Reimer, who gave up six goals in San Jose, also got up quite slowly in the second period after getting an accidental blow to the head from Jarret Stoll when the goalie dived to stop a puck. Reimer eventually shook it off, but said he "got (his) bell rung."

"I was sitting beside Bernier when that happened," said Nazem Kadri, who had two assists. "I told him to take off his pads. I might have to throw them on."

Marian Gaborik had an early goal and an assist in his home debut with the Kings, who fell just short of matching the longest winning streak in franchise history. Anze Kopitar had a power-play goal and Jonathan Quick stopped 26 shots in his first loss since Feb. 3.

After losing nine of 10 in a skid stretching into early February, the Kings won their final game before the Olympic break and hadn't lost since. This loss prevented the Kings from equaling their record nine-game streak in 2010.

"It's a stinger every time you lose after a pretty strong road trip," Kopitar said. "We didn't want to start off a homestand with a loss. I don't know how they execute their system, but it seemed like they were skating and playing a tight-checking game. But it was just a case of our game tonight not getting it done."

Gaborik still came through in the Slovak goal-scorer's fourth game with the club, providing exactly the boost they sought for their sagging offence.
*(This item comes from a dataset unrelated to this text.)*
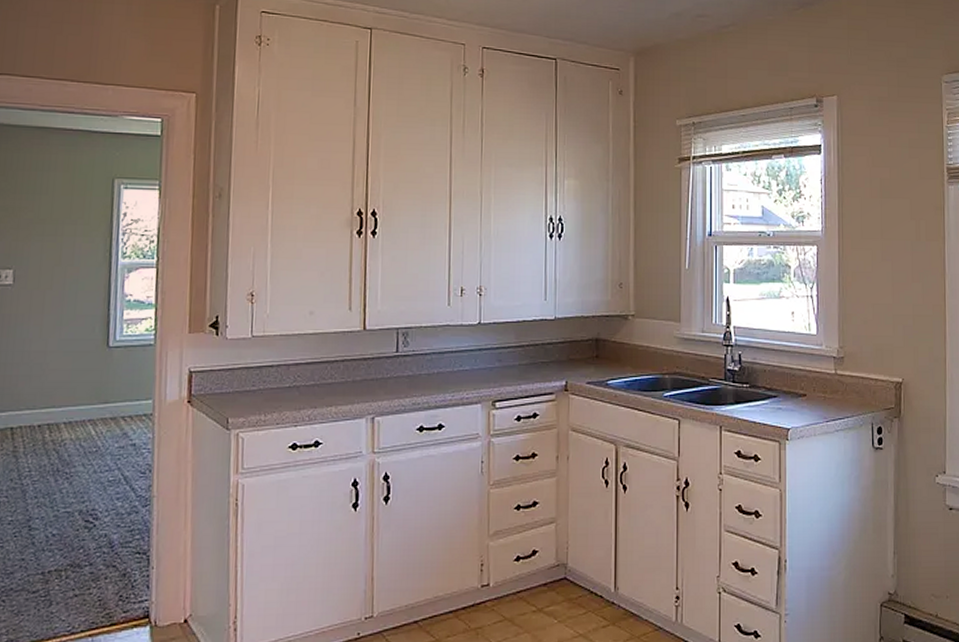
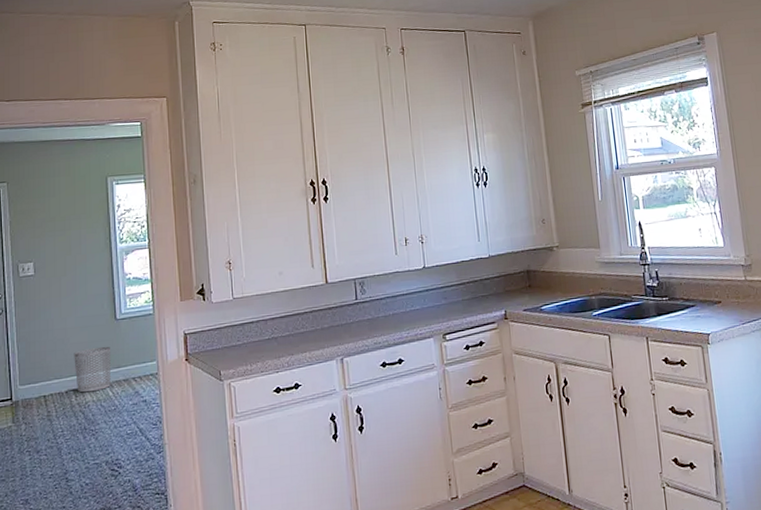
waste bin: none [52,376,99,429] -> present [74,346,112,393]

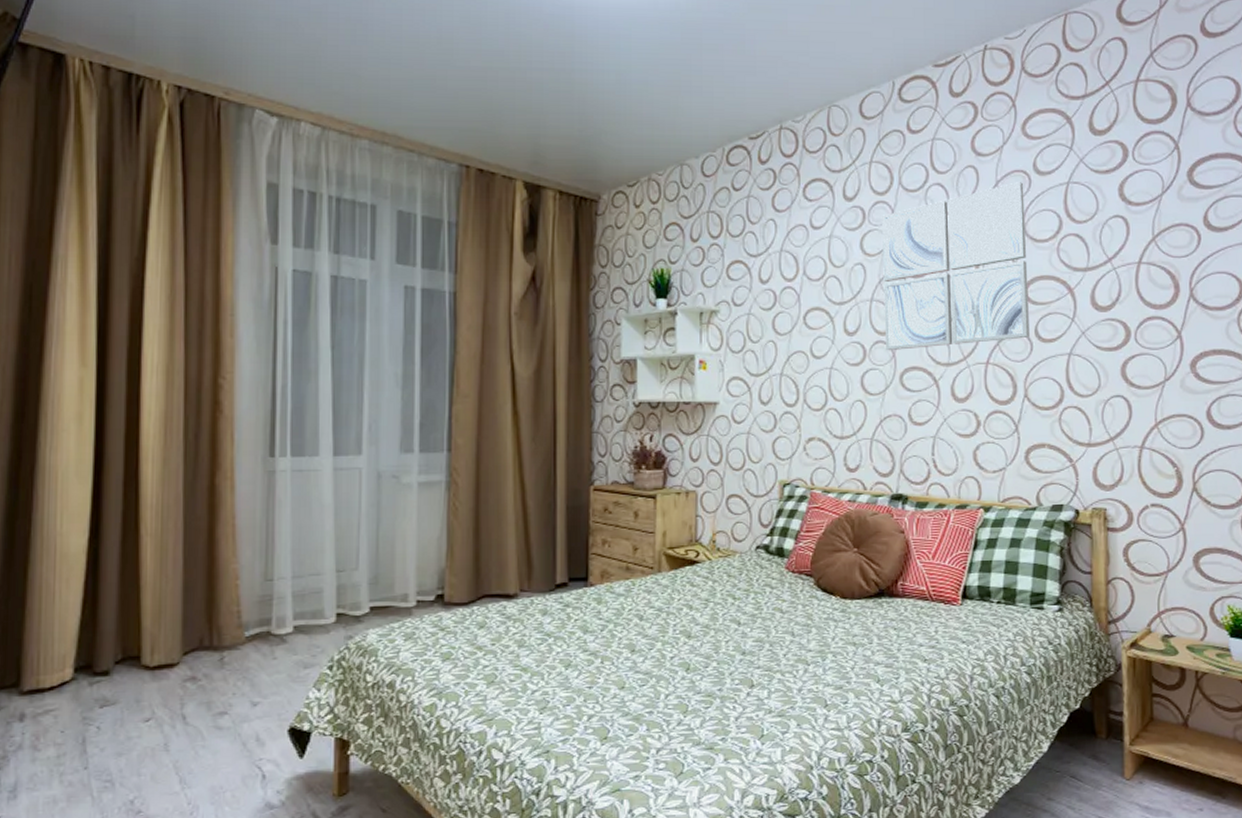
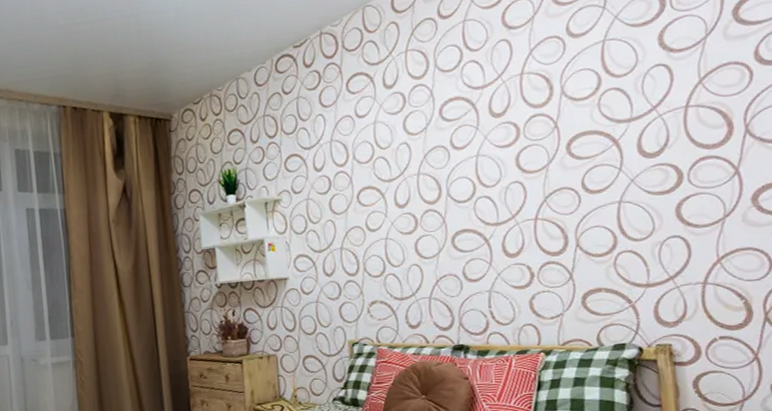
wall art: present [882,182,1029,351] -> none [421,47,577,218]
Wearing their Forum-blue-and-gold throwback jerseys, the Kings went ahead just 1:57 in when the rebound of Drew Doughty's low shot went straight to Gaborik, who scored his seventh goal of the season.

"I think it's coming along," Gaborik said of his line with Kopitar and Justin Williams. "We had some chemistry with our line and created some chances, so I think it's going the right way."

Kopitar then scored a power-play goal on a beautiful cross-ice pass from Doughty, the gold medal-winning Canadian defenceman.

Gunnarsson tied it up early in the second with just his second goal in 67 games this season.

Bernier was the 11th overall pick in the 2006 draft by Kings general manager Dean Lombardi. He played 62 games for Los Angeles over five NHL seasons, but never managed to beat out Quick, a lower-round pick by a previous regime who eventually became the Kings' Conn Smythe Trophy winner.

Lombardi traded Bernier to Toronto in a deal for Ben Scrivens—since traded to Edmonton—and Matt Frattin, who was sent to Columbus in the deal for Gaborik. Bernier lost 3-1 to the Kings in Toronto in December.

NOTES: Mike Richards accidentally shot the puck into teammate Justin Williams' face with 3 minutes to play. Williams stayed in the game. ... Toronto scratched C Peter Holland, who has the flu. ... The Kings announced their 100th consecutive sellout at Staples Center since December 2011.